Work to be completed:
Decide whether each statement agrees with the abstract on liver disease diagnosis below, answering yes or no and quoting the words that settle it. 1. The abstract describes a support vector machine as a supervised learning model. 2. The best results were obtained with the BUPA dataset. 3. Albumin and gender are among the attributes available in the ILPD dataset.

── Text excerpt ──

American Journal of Intelligent Systems

p-ISSN: 2165-8978    e-ISSN: 2165-8994

2014;  4(1): 9-14

doi:10.5923/j.ajis.20140401.02

A Study of Support Vector Machine Algorithm for Liver Disease Diagnosis

Esraa M. Hashem, Mai S. Mabrouk

Biomedical Engineering, Misr University for Science and Technology (MUST University), 6th of October, Egypt

Correspondence to: Mai S. Mabrouk, Biomedical Engineering, Misr University for Science and Technology (MUST University), 6th of October, Egypt.

Email:

Copyright © 2012 Scientific & Academic Publishing. All Rights Reserved.

Abstract

Patients with liver disease have been continuously increasing because of excessive consumption of alcohol, inhale of harmful gases, intake of contaminated food, pickles and drugs. The liver has many essential functions, and liver disease presents a number of concerns for the delivery of medical care. Chronic liver disease (CLD) is common long-term conditions in the developed and developing world. Classification techniques are very popular in various automatic medical diagnosis tools. Early identification of the cancer has been often vital for the survival of the patients. Support vector machine (SVM) is supervised learning model with associated learning algorithms that analyze data and recognize patterns. In this work, Support vector machine is used for classifying liver disease using two liver patients datasetswith different features combinations such as SGOT, SGPT and Alkaline Phosphates,evaluating a support vector machine classifier by measuring its performance based on: accuracy, error rate, sensitivity, prevalence and specificity. Results show that the accuracy, error rate, sensitivity and prevalence at first 6ordered features are the best for ILPD dataset compared to BUPA dataset. This can be attributed to a number of useful attributes like Total bilirubin, direct bilirubin, Albumin, Gender, Age and Total proteins are available in the ILPD liver dataset compared to the BUPA dataset which can help in diagnosis of liver disease.

───
── Source material ──

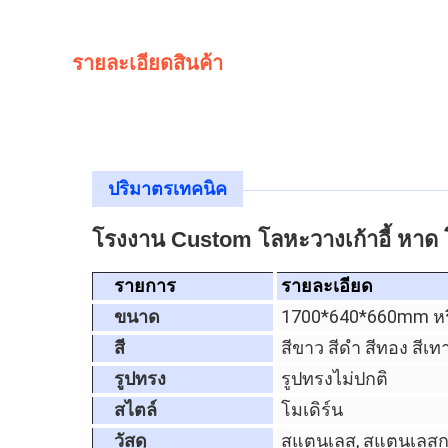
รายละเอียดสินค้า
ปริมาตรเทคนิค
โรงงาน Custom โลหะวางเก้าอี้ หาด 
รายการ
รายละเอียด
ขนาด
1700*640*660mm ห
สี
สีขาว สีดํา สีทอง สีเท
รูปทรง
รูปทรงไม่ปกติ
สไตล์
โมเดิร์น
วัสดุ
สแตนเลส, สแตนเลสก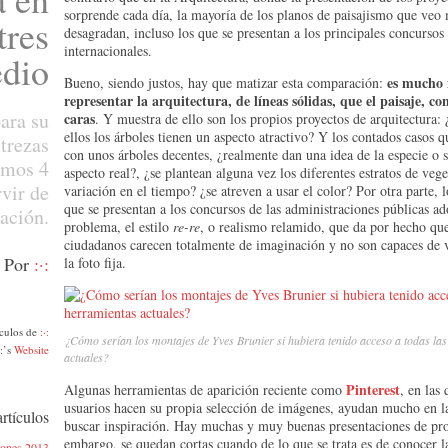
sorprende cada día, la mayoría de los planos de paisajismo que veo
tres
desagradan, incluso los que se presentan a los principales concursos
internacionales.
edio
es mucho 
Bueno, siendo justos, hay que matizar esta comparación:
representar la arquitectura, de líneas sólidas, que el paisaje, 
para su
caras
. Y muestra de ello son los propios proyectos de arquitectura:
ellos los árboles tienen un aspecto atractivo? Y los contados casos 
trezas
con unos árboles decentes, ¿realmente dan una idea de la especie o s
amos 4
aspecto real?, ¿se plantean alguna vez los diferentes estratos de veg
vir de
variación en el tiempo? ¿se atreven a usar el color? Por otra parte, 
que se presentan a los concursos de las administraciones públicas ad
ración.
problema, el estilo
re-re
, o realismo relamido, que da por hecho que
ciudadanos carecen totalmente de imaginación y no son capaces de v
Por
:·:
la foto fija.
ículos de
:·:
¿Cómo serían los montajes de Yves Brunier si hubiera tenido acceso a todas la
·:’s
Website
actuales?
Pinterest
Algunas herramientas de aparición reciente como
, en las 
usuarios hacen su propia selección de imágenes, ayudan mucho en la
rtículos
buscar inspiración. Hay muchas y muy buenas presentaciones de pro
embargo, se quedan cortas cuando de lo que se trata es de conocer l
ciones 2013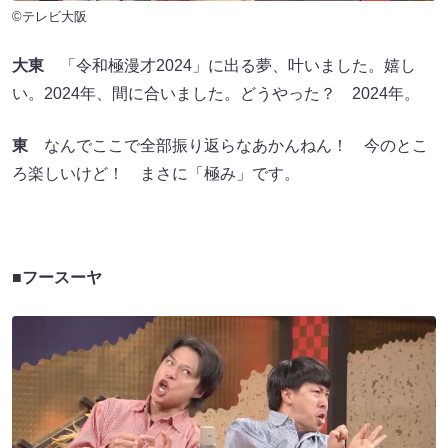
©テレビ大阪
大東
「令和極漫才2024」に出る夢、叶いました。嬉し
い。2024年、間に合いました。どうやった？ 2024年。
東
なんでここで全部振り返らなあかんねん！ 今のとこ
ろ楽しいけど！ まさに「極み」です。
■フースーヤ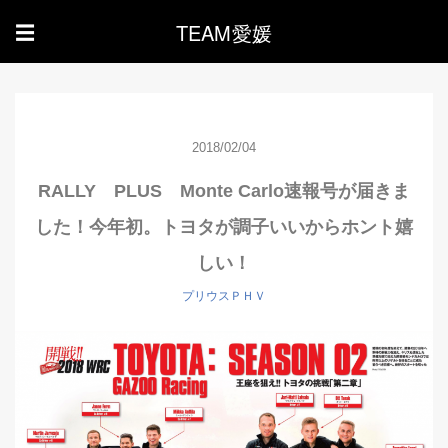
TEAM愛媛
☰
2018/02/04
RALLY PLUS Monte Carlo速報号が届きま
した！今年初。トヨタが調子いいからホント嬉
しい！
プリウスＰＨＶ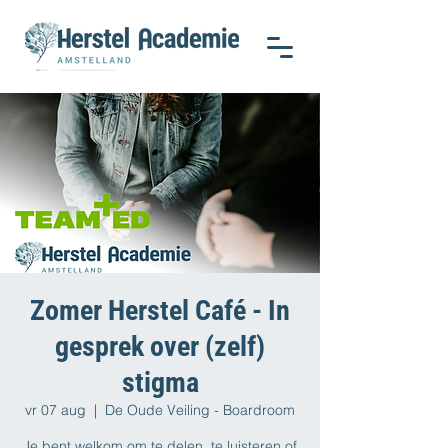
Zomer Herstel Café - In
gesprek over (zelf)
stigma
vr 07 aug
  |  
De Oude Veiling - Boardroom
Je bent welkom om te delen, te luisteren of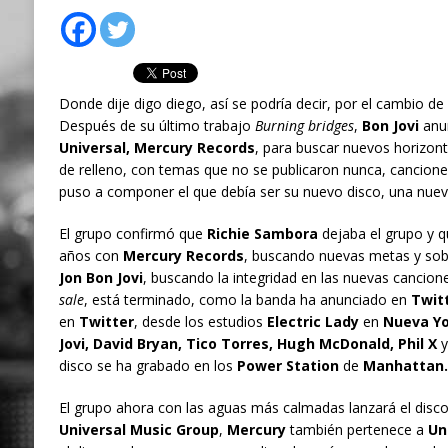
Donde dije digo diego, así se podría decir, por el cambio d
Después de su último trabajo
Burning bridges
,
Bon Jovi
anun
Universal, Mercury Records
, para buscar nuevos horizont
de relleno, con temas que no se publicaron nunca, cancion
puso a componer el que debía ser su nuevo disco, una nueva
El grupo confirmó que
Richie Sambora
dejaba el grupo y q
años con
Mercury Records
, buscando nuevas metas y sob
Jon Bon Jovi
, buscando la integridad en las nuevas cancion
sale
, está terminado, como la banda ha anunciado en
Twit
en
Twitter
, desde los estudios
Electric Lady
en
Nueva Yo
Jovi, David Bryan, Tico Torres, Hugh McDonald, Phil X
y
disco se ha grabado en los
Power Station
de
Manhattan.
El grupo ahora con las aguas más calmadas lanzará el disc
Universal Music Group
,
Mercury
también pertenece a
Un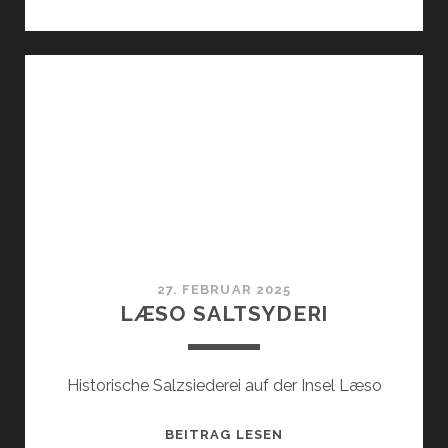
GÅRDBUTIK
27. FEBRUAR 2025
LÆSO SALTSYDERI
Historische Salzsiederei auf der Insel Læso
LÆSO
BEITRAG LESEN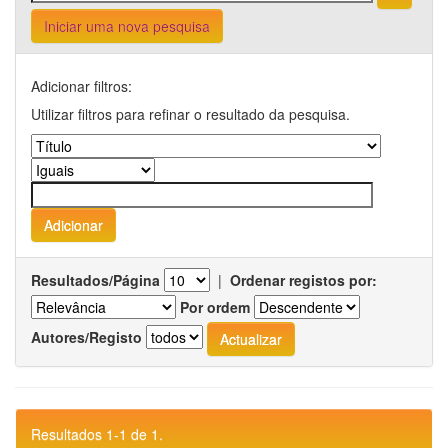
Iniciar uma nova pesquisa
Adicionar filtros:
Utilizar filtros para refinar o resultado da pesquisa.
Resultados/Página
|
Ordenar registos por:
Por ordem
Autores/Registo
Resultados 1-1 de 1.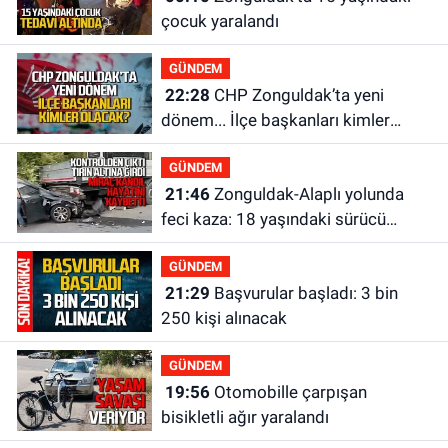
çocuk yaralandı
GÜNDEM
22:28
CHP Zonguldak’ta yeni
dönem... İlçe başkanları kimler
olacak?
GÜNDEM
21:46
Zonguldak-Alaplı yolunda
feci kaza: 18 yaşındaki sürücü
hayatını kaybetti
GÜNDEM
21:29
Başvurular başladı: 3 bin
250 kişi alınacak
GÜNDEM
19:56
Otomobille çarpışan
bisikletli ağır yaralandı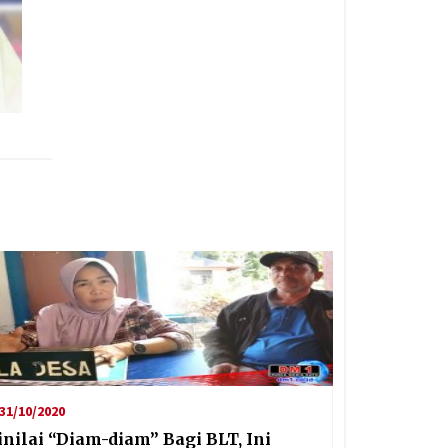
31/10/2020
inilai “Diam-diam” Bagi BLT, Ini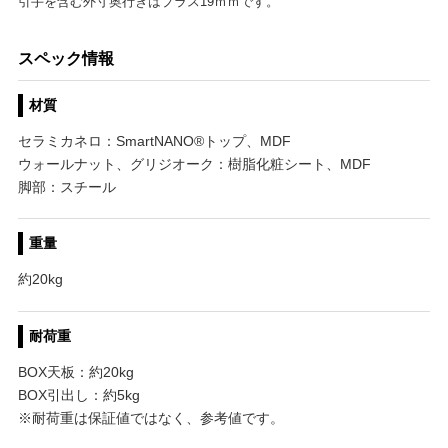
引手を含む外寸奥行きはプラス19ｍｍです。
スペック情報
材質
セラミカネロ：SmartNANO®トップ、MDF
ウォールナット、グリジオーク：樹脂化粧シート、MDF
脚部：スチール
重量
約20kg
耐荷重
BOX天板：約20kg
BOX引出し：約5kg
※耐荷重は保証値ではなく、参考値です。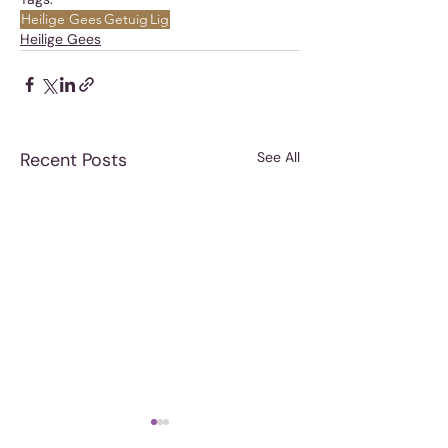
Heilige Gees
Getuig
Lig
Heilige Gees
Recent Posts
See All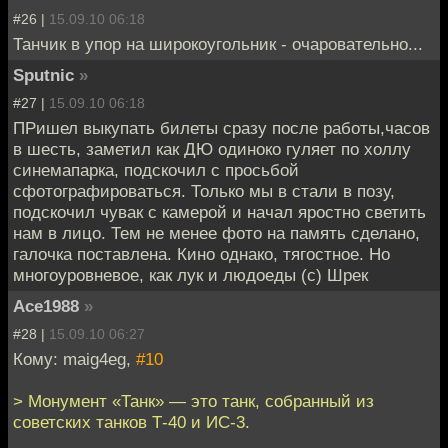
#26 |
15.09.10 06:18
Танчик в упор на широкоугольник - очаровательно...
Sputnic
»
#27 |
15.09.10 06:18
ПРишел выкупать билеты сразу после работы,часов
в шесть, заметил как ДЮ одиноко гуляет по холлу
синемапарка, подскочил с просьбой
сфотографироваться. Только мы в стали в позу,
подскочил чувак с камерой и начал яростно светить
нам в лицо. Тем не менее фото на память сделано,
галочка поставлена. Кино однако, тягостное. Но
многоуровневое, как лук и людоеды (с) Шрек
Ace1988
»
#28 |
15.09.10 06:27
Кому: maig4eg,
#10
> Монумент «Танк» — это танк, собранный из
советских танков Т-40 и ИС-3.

───

Answer below:
1. Yes: "Support vector machine (SVM) is supervised learning model"
2. No: "are the best for ILPD dataset compared to BUPA dataset"
3. Yes: "Albumin, Gender, Age and Total proteins are available in the ILPD liver dataset"